What I keep coming back to is embracing the now and what I have in front of me. Gretchen Rubin writes about her "Personal Commandments" in The Happiness Project, and I think this might be one for me: Embrace the now, live in the present (although I firmly reject the title of "Personal Commandments," as well as "Splendid Truths,"  I choose to not dwell in the would've/should've/could've, which means learn from error and move on to avoid festering.

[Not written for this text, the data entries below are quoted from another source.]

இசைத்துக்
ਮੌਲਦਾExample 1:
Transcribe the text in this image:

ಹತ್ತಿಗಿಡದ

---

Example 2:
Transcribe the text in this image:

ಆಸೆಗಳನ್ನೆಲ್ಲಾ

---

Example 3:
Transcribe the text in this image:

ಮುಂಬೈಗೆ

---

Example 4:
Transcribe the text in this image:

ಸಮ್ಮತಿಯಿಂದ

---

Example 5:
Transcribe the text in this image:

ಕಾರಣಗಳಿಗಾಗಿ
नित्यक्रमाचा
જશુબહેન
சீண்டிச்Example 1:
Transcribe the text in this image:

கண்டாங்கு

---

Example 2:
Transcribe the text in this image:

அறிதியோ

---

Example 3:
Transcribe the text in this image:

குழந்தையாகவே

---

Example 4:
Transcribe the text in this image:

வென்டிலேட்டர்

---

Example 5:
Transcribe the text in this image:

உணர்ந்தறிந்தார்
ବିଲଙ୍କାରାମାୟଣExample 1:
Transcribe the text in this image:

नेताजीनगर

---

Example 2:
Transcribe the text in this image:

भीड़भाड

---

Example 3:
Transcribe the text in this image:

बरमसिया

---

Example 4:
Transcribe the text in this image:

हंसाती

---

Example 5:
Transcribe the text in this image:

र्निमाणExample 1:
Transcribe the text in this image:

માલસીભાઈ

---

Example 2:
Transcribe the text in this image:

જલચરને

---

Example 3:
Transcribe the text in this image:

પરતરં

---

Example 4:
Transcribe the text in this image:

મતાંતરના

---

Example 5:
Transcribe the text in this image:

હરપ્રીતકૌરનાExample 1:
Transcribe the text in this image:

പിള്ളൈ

Something else I've been working on is trying to imagine how I'll feel after a particular chore or activity is completed. For example, starting the laundry today. I've been avoiding it for... five days. I literally couldn't/wouldn't shower this morning because the only towel not in the hamper was damp from my husband's shower (I was actually planning on taking a shower and just using it, but when the shower water wouldn't warm up after two minutes, the gods seemed to be against basic cleanliness, so I just wet my hair and did a quick manual wash of my lady pits and bits). While I only started half of the laundry, and folded even less of that, I still feel somewhat accomplished - I actually started it.* And you'd better believe that I have a stack of white (bleached!) towels all ready to go! That and Ian has underwear, apparently this is all we need to keep our household functioning with any sort of order (?). I envisioned myself having clean towels, told Felicity, "Let's do laundry! We'll really enjoy having clean laundry," and did it.

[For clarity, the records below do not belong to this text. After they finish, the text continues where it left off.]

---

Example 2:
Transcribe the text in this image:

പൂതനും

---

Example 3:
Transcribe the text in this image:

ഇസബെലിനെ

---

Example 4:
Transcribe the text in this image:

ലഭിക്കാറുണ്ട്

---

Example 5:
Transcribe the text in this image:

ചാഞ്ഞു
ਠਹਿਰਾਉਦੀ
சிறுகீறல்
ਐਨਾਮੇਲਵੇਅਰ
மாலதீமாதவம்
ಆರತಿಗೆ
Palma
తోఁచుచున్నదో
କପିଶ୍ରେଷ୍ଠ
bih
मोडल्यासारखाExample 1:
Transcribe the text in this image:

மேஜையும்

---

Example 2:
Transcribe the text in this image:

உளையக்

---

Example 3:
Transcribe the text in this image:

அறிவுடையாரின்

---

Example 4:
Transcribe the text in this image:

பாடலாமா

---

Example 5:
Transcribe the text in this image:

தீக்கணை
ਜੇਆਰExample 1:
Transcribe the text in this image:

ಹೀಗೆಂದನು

And the same with the cookies. After making dinner and spending almost two hours getting Felicity to bed, making cookies seemed like quite an effort, especially all of the in-and-out of the cookie sheets. But I thought about how good I feel when I make Ian's class cookies, and how good I feel giving Ian a warm cookie from the oven (especially when he's frantically grading papers or working on a project), and then I thought about how much I love to bake, so I did it. And, assuming you read the first section of this insanely long post, you know that I had a blast making cookies.

Highlight of the Day: Today held so many beautiful moments and no clear highlight emerges (!). I had such a nice time baking cookies and just being with Ian, so I'll choose that.

*I don't know what it is about having a baby, it's probably the lingering postpartum depression, but I have an insanely difficult time starting anything that seems daunting. So chores can go awhile without being completed simply because it's hard for me to muster up the get-go. I swear I'm not lazy, I just get overwhelmed really easily, and I sometimes it feels easier to avoid something all-together than feel overwhelmed in the middle of it. Of course, we all know that things that are just waiting to be done haunt you and make you feel terrible. The ghosts of bathroom-to-be-cleaned are wretched, thesis-to-be-written are just terrible!